A papal foundation called Aid to the Church in Need recently examined the reality of religious persecution around the world, and it concluded that not only is Christianity “the world’s most oppressed faith community” but also that “genocide and other crimes against humanity” threaten the very existence of the church in major countries and regions. How difficult is it for this to sink in with most Americans?
It really concerns me that most Americans don’t understand or acknowledge that anti-Christian persecution is a reality in so many parts of the world. We hear the “old” adage all the time: “Out of sight, out of mind.” Adages are “old” because they are true. If an atrocity does not affect us personally, then we can compartmentalize its effects and simply move on to the next story, TV show, movie or football game. Jesus did not teach anything like “Out of sight, out of mind.” Rather, he calls us every day to join in solidarity with the oppressed. The adage should be, “The harm being done to you may be out of sight, but we will offer you our prayers and our material support because you are our brothers and sisters; you are children of God.”
Is it tough to absorb the findings of Aid to the Church in Need?
It is difficult to read some of these reports because, as an American, I grew up in a country in which religious freedom has been a cherished and fundamental right. Religious freedom is enshrined in our Constitution. Religious freedom also was a major concern of the Second Vatican Council. The Council fathers issued an important document called “Dignitatis humanae,” which declared that the human person has a fundamental right to religious freedom. In recent years, we’ve seen an erosion of religious freedom even in the U.S. – battles over conscience rights in which doctors would not be able to opt out of medical procedures that run contrary to their religious beliefs or battles over churches being forced to offer insurance coverage for procedures they find morally wrong. But what is happening in China, North Korea, Saudi Arabia, Syria, Iraq, India, Nigeria, Pakistan, Eritrea and other countries is an affront to human dignity – and religious freedom – on a scale that is difficult to fathom. In terms of the sheer number of people involved and the gravity of the crimes committed against Christians, we know that persecution of Christians today is worse than at any other time in history. The statistics are difficult to come by because we don’t have transparency in those countries and we don’t have people who can make those reports, but the range of Christian martyrs is estimated to range between one new martyr every five minutes and one every hour.

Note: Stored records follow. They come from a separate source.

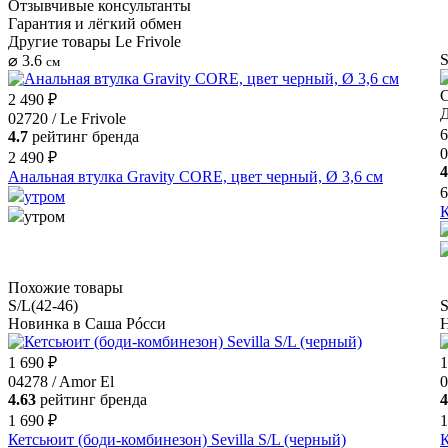
Отзывчивые консультанты
Гарантия и лёгкий обмен
Другие товары Le Frivole
S
⌀ 3.6
см
С
2 490 ₽
Д
02720 / Le Frivole
6
4.7
рейтинг бренда
0
2 490 ₽
4
Анальная втулка Gravity CORE, цвет черный, Ø 3,6 см
6
утром
К
утром
Похожие товары
S/L(42-46)
S
Новинка в Саша Рóсси
Н
1 690 ₽
1
04278 / Amor El
0
4.63
рейтинг бренда
4
1 690 ₽
1
Кетсьюит (боди-комбинезон) Sevilla S/L (черный)
К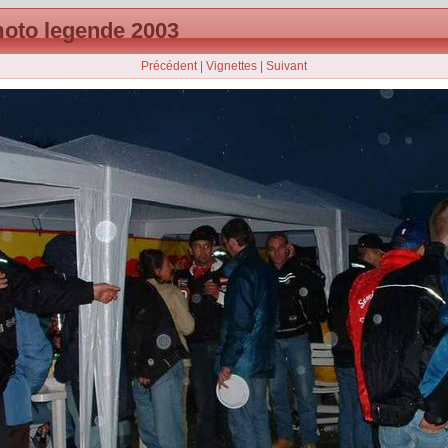
oto legende 2003
Précédent
|
Vignettes
|
Suivant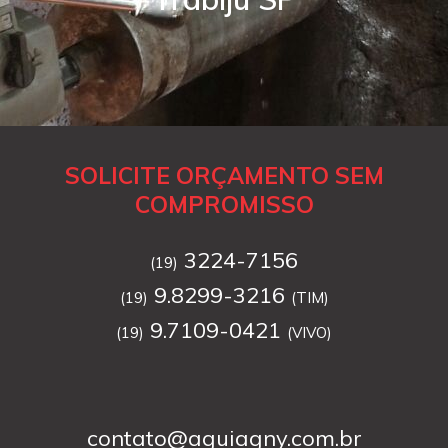
SOLICITE ORÇAMENTO SEM
COMPROMISSO
3224-7156
(19)
9.8299-3216
(19)
(TIM)
9.7109-0421
(19)
(VIVO)
contato@aguiagny.com.br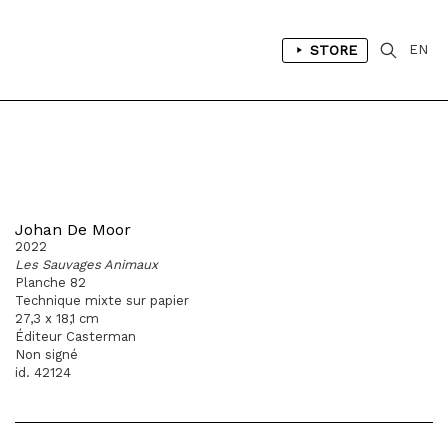
STORE
EN
Johan De Moor
2022
Les Sauvages Animaux
Planche 82
Technique mixte sur papier
27,3 x 18,1 cm
Éditeur Casterman
Non signé
id. 42124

What specifics have you heard about anti-Christian persecution?
The report by Aid to the Church in Need indicates that intolerance to Christianity is increasing in China and North Korea. The Chinese government is clamping down on priests it considers dissident, and it has also ordered the removal of crosses and other religious symbols from church buildings. The president of China has described Christianity as “a foreign infiltration.” North Korea has a “Songbun” social stratification system, which determines a person’s access to necessities such as food, education and health care. It classifies people using 51 categories, and the lower a person scores on the scale in those categories, the more that person is classified as “hostile” to the regime. Identifying yourself as a Christian knocks you down in the pecking order. China has indicated it may implement a similar system. In Syria and Iraq, the situation for Christians is dire. The mass exodus of Christians from Iraq has threatened to close one of the world’s oldest churches. ISIS and other Islamic militant groups have committed genocide in Syria and Iraq. In January 2017, a Christian was seized by ISIS for failing to continue the Islamic “jizya” payments – kind of like protection money – that are imposed on Christians. When he couldn’t pay because he had no income – he had been injured in a bombing – the ISIS forces clubbed him and tied him hand and foot on a cross in a solitary cell. He escaped when another bomb blast caused his captors to flee. In Syria, the Christian population has plummeted from 1.7 million to 500,000 – a two-thirds drop in five years. Jihadists bulldozed parts of St. Elias Monastery in Syria, which dates back more than 1,500 years. In Mosul, Iraq, in 2016, ISIS fighters blared out the following statement on loudspeakers throughout the city: “We offer (Christians) three choices: Islam, the Dhimmi contract involving payment (of the jizya Islamic tax), and if they refuse this, there is nothing but the sword.” Governments have not stepped in to stop the genocide and bring the extremists to justice, which violates the “UN Convention on the Prevention and Punishment of the Crime of Genocide.” In India, there has been increasing hostility toward Christians under the far right Hindu government of Prime Minister Modi.
What can we do?
We need to educate ourselves, first of all. I would encourage Catholics to go to www.cruxnow.com and search for John Allen’s article, “U.S. Catholics wonder what bishops are doing for persecuted Christians.” We need to pray for our persecuted brothers and sisters and also demand that our elected leaders raise this issue with the countries perpetrating or fostering this persecution. We cannot let economic or strategic ties stop us from advocating for religious freedom for those who are “out of sight, out of mind.”